# Activity
Pictures in the data must not be copied, but everything else should be output exactly.

# Working data
* * * * *

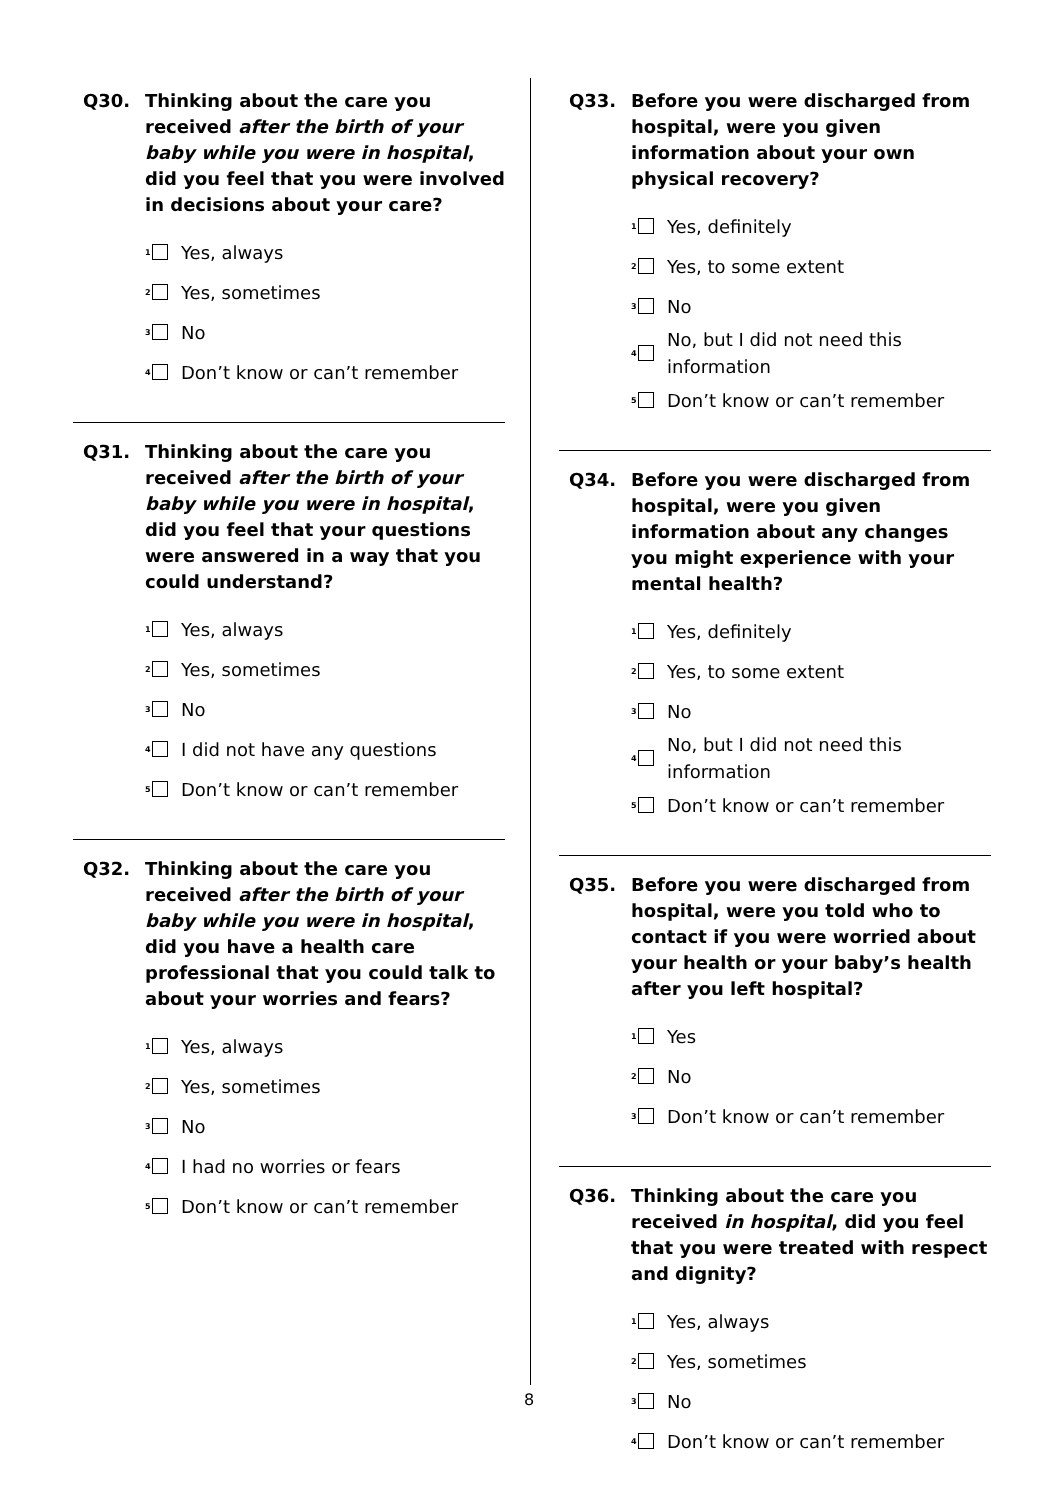Q30. Thinking about the care you received after the birth of your baby while you were in hospital, did you feel that you were involved in decisions about your care?
1
Yes, always
2
Yes, sometimes
3
No
4
Don’t know or can’t remember
Q31. Thinking about the care you received after the birth of your baby while you were in hospital, did you feel that your questions were answered in a way that you could understand?
1
Yes, always
2
Yes, sometimes
3
No
4
I did not have any questions
5
Don’t know or can’t remember
Q32. Thinking about the care you received after the birth of your baby while you were in hospital, did you have a health care professional that you could talk to about your worries and fears?
1
Yes, always
2
Yes, sometimes
3
No
4
I had no worries or fears
5
Don’t know or can’t remember
Q33. Before you were discharged from hospital, were you given information about your own physical recovery?
1
Yes, definitely
2
Yes, to some extent
3
No
4
No, but I did not need this
information
5
Don’t know or can’t remember
Q34. Before you were discharged from hospital, were you given information about any changes you might experience with your mental health?
1
Yes, definitely
2
Yes, to some extent
3
No
4
No, but I did not need this
information
5
Don’t know or can’t remember
Q35. Before you were discharged from hospital, were you told who to contact if you were worried about your health or your baby’s health after you left hospital?
1
Yes
2
No
3
Don’t know or can’t remember
Q36. Thinking about the care you received in hospital, did you feel that you were treated with respect and dignity?
1
Yes, always
2
Yes, sometimes
3
No
4
Don’t know or can’t remember
8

* * * * *

# The completed task
Q30. Thinking about the care you received after the birth of your baby while you were in hospital, did you feel that you were involved in decisions about your care?
1
Yes, always
2
Yes, sometimes
3
No
4
Don’t know or can’t remember
Q31. Thinking about the care you received after the birth of your baby while you were in hospital, did you feel that your questions were answered in a way that you could understand?
1
Yes, always
2
Yes, sometimes
3
No
4
I did not have any questions
5
Don’t know or can’t remember
Q32. Thinking about the care you received after the birth of your baby while you were in hospital, did you have a health care professional that you could talk to about your worries and fears?
1
Yes, always
2
Yes, sometimes
3
No
4
I had no worries or fears
5
Don’t know or can’t remember
Q33. Before you were discharged from hospital, were you given information about your own physical recovery?
1
Yes, definitely
2
Yes, to some extent
3
No
4
No, but I did not need this
information
5
Don’t know or can’t remember
Q34. Before you were discharged from hospital, were you given information about any changes you might experience with your mental health?
1
Yes, definitely
2
Yes, to some extent
3
No
4
No, but I did not need this
information
5
Don’t know or can’t remember
Q35. Before you were discharged from hospital, were you told who to contact if you were worried about your health or your baby’s health after you left hospital?
1
Yes
2
No
3
Don’t know or can’t remember
Q36. Thinking about the care you received in hospital, did you feel that you were treated with respect and dignity?
1
Yes, always
2
Yes, sometimes
3
No
4
Don’t know or can’t remember
8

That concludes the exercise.